L’intervento su una costruzione abusiva, ancorchè l’abuso non sia stato represso, costituisce ripresa della attività criminosa originaria, integrante un nuovo reato identico a quello precedente e non attività irrilevante sotto il profilo penale.
Motivi della decisione

Il ricorso è infondato a va rigettato.

Il discorso giustificativo, posto dal Tribunale di Forlì a sostegno del rigetto dell’appello avanzato dal p.m. avverso la ordinanza del Gip, si palesa del tutto logico e corretto.

Il decidente, infatti, ha evidenziato che l’art. 321 c.p.p. intende evitare che la disponibilità del bene, pertinente al reato, possa aggravare le conseguenze della attività illecita posta in essere.

Quindi per valutare la possibile ricorrenza dell’aggravamento necessita fare riferimento al momento della commissione del reato di cui il bene è pertinente: ad avviso del decidente, a giusta ragione, nessun aggravamento vi è stato, in quanto gli interventi eseguiti si sostanziano nel rifacimento di precedenti e preesistenti opere, di entità minimale, senza significativo carattere di innovatività. Non è ravvisabile alcun aggravio del carico urbanistico, in quanto la consistenza sostanziale del manufatto non ha subito alcuna alterazione, cosi che la libera disponibilità da parte dell’indagato dell’immobile de quo nulla innova, in negativo, rispetto alla situazione precedente.

L’analisi svolta dal Tribunale si palesa esente da vizi e permette di ritenere che quanto realizzato dal M. non abbia violato la sfera dell’illecito urbanistico, essendo quanto eseguito dall’indagato del tutto minimale.

Inconferente si palesa, di poi, il richiamo in ricorso alla presunta violazione dell’art. 221 TULSS, perchè essa non può determinare alcun effetto ai fini della applicabilità o meno della misura cautelare invocata dal p.m..
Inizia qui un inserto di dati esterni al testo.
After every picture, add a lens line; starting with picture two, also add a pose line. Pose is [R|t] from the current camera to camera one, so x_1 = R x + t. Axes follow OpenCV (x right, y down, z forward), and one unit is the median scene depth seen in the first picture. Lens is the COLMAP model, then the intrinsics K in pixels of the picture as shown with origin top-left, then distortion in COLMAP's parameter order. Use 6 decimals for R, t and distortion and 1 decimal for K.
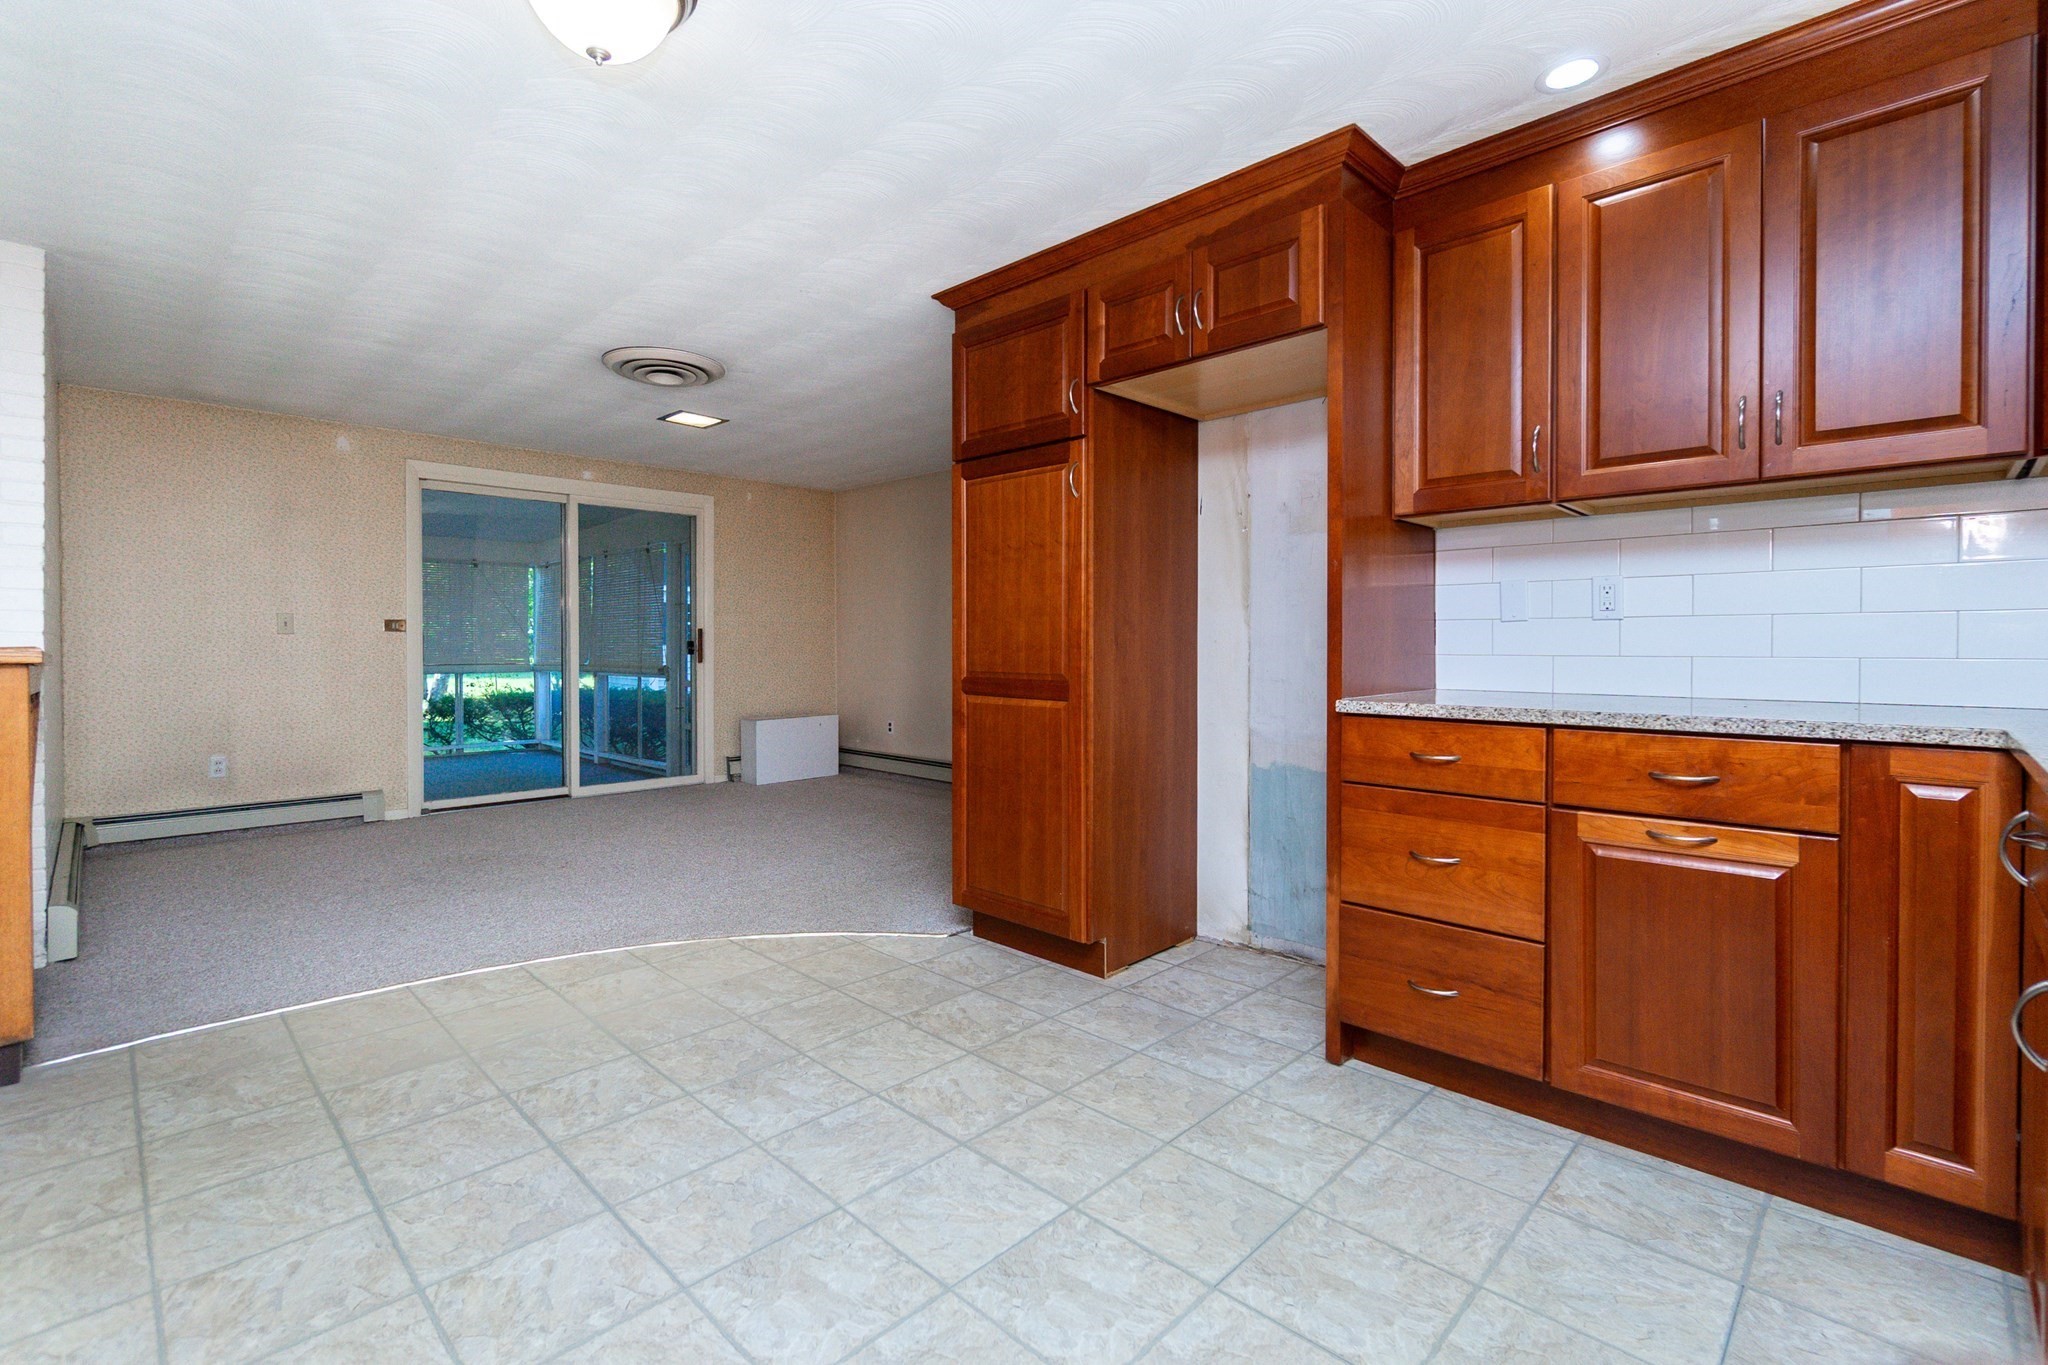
lens RADIAL K [[962.8, 0, 1021.6], [0, 962.8, 650.0], [0, 0, 1]] dist [0.000820, 0.000233]
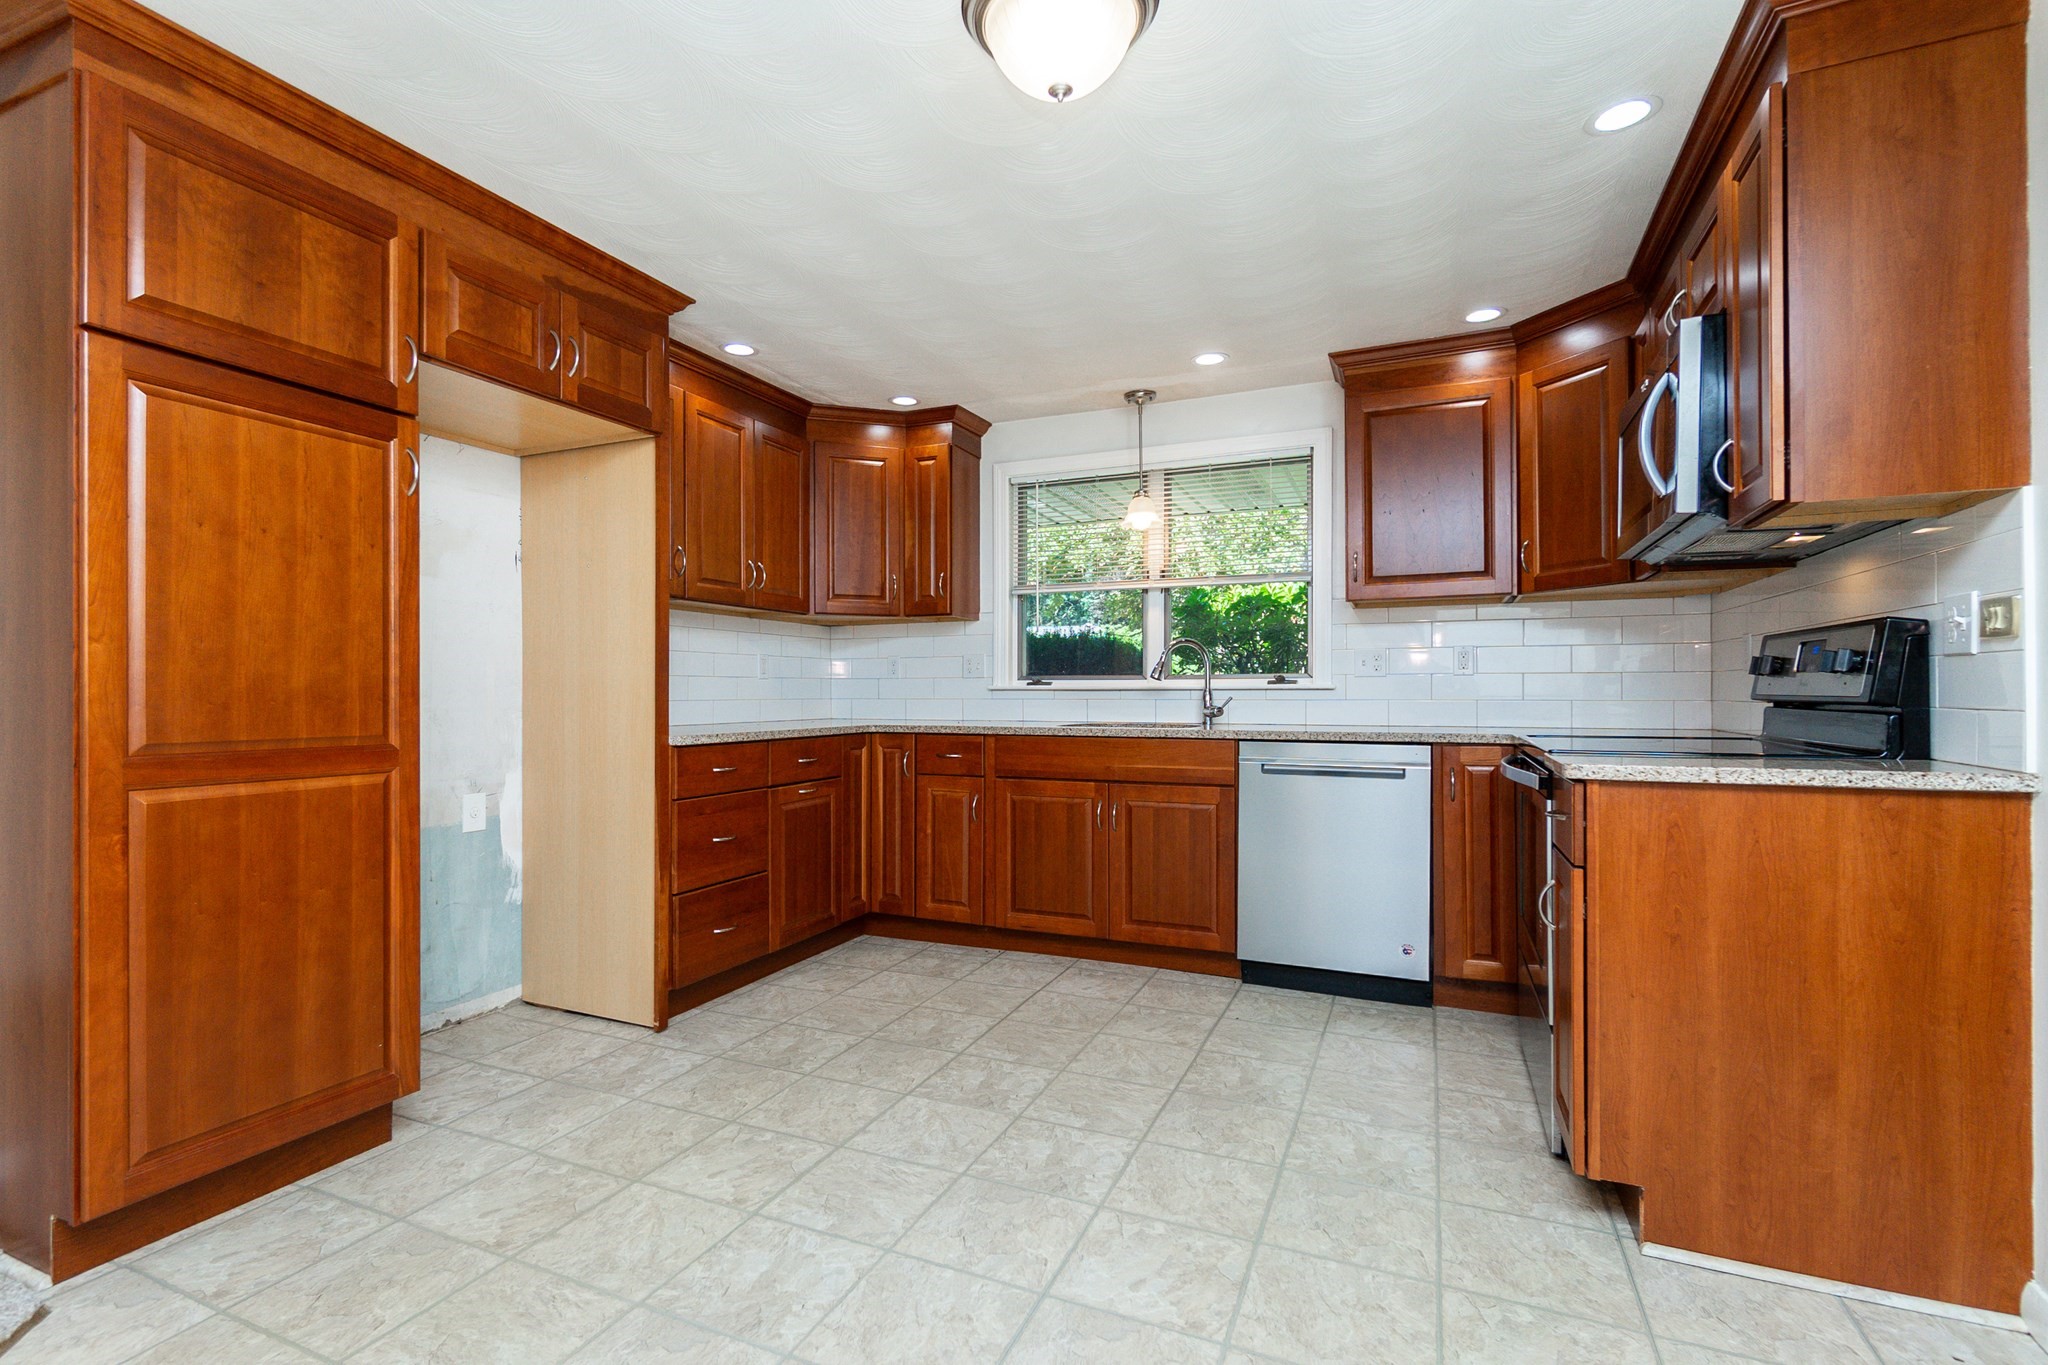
lens RADIAL K [[910.7, 0, 986.2], [0, 910.7, 693.4], [0, 0, 1]] dist [0.001172, -0.000011]
pose [[-0.340369, 0.000670, 0.940292, -0.988296], [0.008995, 0.999956, 0.002543, -0.005034], [-0.940249, 0.009324, -0.340360, 1.073967]]
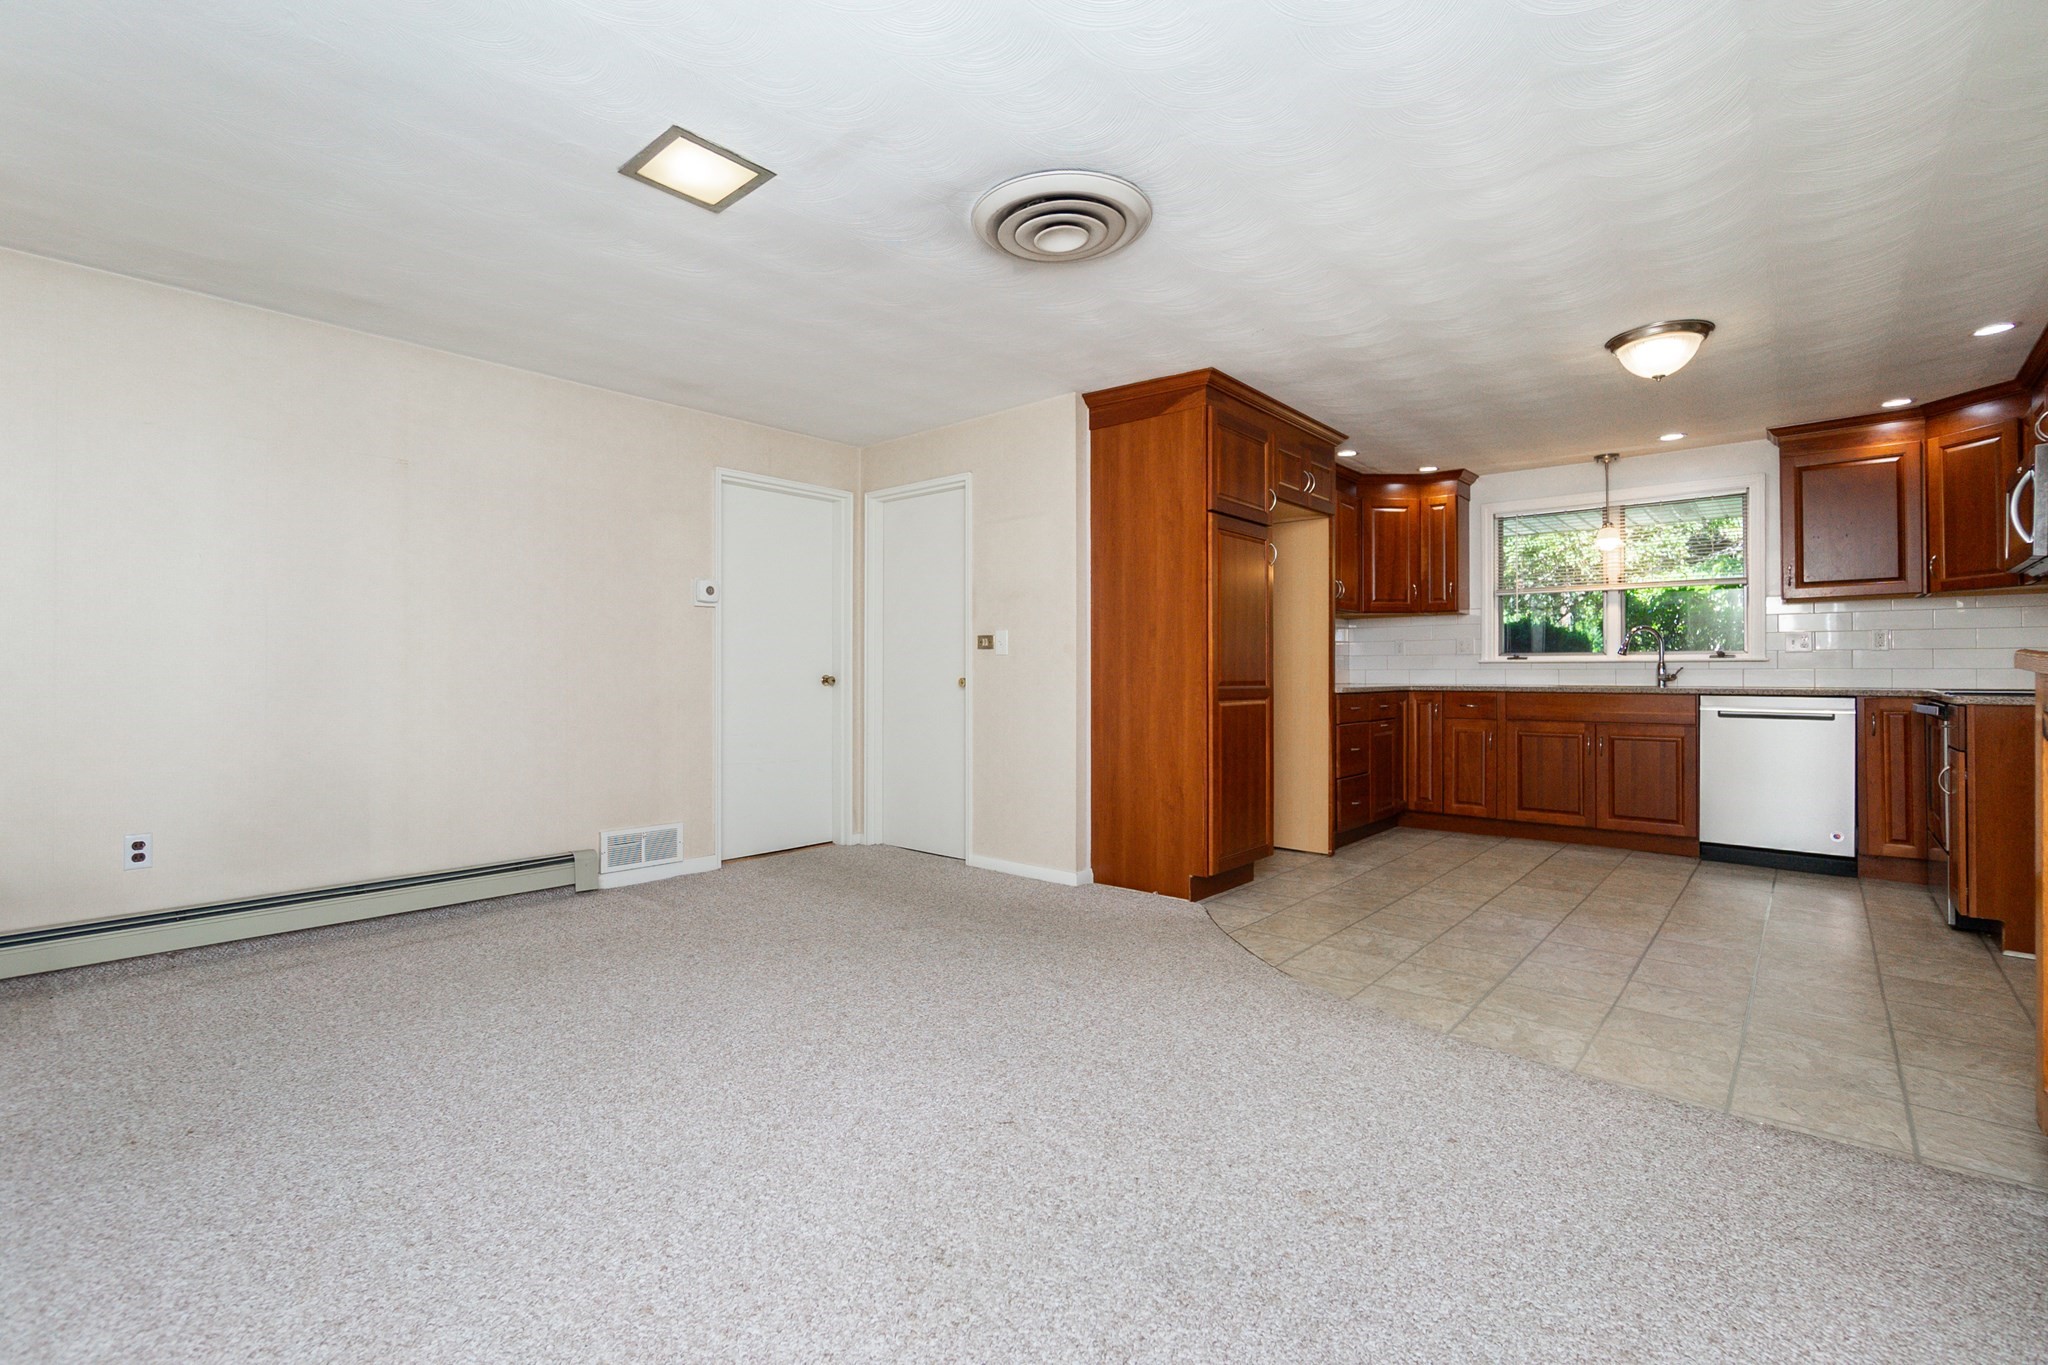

Sul punto, questa Corte ha avuto modo di affermare che in materia di reati edilizi l’utilizzo, quale abitazione da parte dell’autore dell’illecito, di un corpo di fabbrica abusivamente realizzato, che non comporti in concreto, per le dimensioni dell’immobile, le sue caratteristiche e per la destinazione ad abitazione familiare, un apprezzabile aggravamento del carico urbanistico, non giustifica la conservazione della misura cautelare reale per la mancanza di abitabilità, sulla base della sola violazione alla disposizione di cui all’art. 221 TULSS, in quanto il sequestro preventivo è funzionale al processo di merito e non può essere utilizzato per anticipare le sanzioni amministrative accessorie della demolizione o della acquisizione alla pubblica amministrazione della porzione di manufatto (Cass. 6/7/04, n. 29203).
P.Q.M.

La Corte Suprema di Cassazione rigetta il ricorso del p.m..

Testo non ufficiale. La sola stampa del bollettino ufficiale ha carattere legale.